- _Text_:
Adrian Owen’s quest for consciousness

Imagine you were entirely conscious but unable to move — your eyes could be open, you might twitch, but the movements would be completely involuntary. In short, you would be just as conscious as you are right now but totally incapable of communication. What would you give for someone to figure out that you were, indeed, fully awake?

Adrian Owen

Neuroscientist Adrian Owen has dedicated his career to determining consciousness in vegetative patients. Since 1997, he has used brain-scanning techniques and, most recently, functional magnetic resonance imaging, to measure brain activity.

“We have a logical problem here,” he told the PopTech audience Saturday evening. “If a patient was conscious but incapable of generating responses, which is the hallmark of vegetative state, we would logically have no way of knowing if that person was conscious.”

- _Work instructions_:
In the text on Adrian Owen, since what year has he used brain-scanning techniques to measure brain activity?

- _Entries provided_:
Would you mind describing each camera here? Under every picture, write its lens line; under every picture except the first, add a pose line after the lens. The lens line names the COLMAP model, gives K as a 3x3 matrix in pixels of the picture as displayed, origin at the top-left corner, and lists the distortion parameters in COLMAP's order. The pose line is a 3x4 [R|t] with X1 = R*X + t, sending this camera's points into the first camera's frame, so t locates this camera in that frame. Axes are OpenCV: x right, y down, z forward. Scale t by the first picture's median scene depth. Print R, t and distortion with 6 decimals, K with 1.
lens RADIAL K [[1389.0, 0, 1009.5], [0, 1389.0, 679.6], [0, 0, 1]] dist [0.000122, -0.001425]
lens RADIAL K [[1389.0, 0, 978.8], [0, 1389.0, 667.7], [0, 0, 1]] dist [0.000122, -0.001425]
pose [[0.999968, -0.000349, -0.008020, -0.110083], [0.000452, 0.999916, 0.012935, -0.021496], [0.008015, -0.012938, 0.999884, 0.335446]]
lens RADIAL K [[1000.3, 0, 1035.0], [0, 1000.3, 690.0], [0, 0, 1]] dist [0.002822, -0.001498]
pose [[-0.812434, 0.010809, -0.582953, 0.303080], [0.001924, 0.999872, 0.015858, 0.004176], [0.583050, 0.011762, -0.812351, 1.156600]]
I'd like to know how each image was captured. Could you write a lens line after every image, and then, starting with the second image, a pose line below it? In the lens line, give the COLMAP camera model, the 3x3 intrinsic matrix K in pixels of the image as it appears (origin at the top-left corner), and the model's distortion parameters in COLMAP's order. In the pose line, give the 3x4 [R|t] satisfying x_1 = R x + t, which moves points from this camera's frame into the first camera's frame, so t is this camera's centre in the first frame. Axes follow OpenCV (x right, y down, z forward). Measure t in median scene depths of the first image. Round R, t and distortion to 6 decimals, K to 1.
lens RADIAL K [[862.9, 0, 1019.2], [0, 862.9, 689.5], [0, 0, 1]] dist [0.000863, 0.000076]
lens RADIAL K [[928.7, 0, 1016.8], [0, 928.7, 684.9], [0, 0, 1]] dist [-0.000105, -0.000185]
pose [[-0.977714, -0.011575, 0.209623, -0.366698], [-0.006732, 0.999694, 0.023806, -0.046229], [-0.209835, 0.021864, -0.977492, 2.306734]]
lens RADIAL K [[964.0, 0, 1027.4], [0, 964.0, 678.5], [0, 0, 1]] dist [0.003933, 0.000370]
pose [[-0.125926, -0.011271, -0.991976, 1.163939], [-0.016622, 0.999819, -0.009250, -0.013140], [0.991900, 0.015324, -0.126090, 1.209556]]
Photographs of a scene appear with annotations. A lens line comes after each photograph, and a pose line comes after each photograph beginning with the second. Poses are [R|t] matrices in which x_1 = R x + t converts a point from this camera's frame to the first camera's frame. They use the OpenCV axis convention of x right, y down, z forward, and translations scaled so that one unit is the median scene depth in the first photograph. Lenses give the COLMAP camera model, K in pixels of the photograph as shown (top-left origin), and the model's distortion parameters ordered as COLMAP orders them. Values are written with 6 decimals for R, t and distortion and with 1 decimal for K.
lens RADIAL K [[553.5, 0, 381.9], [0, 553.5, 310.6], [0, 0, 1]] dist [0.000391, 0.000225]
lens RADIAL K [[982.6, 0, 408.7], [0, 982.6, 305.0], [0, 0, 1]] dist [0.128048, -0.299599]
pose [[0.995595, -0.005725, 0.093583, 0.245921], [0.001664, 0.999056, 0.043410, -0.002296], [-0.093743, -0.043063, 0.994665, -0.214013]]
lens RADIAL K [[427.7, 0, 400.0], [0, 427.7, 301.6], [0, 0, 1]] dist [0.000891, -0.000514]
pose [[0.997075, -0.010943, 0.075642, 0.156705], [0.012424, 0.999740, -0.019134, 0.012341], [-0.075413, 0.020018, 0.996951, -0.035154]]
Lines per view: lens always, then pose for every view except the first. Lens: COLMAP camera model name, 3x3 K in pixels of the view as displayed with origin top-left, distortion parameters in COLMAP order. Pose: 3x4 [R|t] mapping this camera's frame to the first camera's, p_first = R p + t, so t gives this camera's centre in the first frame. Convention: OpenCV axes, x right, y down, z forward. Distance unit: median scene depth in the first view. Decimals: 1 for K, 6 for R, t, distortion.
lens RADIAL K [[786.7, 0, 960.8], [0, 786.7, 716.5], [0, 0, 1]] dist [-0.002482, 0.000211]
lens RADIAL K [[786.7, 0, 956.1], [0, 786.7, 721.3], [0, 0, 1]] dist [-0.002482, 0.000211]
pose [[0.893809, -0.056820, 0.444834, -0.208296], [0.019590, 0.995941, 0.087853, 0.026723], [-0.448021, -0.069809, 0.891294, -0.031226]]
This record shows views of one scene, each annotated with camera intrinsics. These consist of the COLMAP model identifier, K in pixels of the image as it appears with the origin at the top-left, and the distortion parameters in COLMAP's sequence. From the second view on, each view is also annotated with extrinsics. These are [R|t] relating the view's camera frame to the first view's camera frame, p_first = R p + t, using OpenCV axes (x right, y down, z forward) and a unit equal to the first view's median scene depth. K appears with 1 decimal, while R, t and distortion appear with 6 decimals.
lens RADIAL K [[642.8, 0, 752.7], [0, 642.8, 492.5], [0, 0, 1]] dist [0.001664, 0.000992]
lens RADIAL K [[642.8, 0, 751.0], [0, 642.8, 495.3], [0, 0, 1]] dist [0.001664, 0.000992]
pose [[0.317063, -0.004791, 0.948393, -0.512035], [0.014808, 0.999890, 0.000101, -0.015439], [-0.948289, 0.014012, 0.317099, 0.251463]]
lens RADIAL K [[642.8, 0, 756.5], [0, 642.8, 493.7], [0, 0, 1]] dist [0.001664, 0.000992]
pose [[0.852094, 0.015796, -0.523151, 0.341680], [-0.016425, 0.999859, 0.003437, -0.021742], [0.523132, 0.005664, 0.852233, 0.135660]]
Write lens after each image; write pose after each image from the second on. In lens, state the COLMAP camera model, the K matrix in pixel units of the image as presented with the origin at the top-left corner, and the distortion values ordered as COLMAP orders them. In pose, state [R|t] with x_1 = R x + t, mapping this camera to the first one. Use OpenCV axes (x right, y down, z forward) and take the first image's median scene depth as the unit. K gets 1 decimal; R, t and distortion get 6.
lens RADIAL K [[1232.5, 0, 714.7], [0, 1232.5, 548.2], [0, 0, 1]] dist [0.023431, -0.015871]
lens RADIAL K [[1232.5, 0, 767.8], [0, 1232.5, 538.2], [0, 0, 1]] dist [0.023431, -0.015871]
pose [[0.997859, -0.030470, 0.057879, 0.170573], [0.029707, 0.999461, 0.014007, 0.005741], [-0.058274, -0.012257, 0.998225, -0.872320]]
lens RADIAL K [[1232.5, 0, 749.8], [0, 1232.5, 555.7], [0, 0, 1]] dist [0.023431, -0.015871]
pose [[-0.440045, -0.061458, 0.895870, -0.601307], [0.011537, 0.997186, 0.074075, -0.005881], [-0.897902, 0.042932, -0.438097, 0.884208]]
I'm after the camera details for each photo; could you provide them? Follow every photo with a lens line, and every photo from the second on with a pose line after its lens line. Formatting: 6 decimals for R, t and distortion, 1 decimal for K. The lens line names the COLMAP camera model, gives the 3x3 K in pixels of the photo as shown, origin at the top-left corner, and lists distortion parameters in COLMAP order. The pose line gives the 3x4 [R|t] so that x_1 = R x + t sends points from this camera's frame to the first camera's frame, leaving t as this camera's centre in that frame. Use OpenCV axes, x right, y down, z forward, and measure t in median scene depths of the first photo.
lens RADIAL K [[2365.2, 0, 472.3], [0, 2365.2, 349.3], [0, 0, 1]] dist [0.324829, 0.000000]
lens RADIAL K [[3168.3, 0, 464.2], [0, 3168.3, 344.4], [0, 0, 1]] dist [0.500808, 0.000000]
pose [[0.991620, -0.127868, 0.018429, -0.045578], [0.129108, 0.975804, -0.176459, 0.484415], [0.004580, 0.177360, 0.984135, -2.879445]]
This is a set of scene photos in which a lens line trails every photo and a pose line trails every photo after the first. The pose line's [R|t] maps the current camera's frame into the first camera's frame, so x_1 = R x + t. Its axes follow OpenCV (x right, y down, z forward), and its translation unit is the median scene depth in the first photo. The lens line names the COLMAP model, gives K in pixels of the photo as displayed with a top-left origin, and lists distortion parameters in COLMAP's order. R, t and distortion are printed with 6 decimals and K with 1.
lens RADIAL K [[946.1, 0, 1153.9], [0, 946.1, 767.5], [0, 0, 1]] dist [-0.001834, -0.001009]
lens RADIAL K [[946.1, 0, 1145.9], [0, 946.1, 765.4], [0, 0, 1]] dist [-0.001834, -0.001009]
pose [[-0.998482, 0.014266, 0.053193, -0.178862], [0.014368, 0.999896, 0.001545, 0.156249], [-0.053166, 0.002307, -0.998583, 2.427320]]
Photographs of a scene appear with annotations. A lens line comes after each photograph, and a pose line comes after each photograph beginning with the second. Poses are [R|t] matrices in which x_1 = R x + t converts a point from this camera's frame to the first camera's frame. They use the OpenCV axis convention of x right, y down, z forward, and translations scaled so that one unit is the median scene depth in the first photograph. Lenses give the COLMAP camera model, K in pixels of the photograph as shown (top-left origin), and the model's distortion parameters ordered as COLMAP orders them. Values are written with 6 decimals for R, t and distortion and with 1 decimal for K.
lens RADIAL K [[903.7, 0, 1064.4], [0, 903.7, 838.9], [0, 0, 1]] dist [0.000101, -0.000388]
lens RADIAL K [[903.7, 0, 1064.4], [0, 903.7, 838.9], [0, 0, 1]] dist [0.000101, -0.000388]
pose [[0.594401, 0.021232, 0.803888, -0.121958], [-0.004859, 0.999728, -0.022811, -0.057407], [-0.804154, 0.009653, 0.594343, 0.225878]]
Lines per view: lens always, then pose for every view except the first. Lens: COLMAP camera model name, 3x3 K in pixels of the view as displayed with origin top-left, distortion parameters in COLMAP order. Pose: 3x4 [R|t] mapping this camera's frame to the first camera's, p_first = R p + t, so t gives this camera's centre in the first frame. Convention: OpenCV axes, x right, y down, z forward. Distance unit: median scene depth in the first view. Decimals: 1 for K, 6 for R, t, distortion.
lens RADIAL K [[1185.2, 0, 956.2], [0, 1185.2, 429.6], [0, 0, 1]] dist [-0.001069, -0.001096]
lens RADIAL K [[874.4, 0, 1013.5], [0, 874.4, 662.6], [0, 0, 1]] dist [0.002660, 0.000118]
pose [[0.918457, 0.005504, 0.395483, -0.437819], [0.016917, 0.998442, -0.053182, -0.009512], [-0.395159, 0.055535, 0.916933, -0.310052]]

- _Task response_:
Since 1997.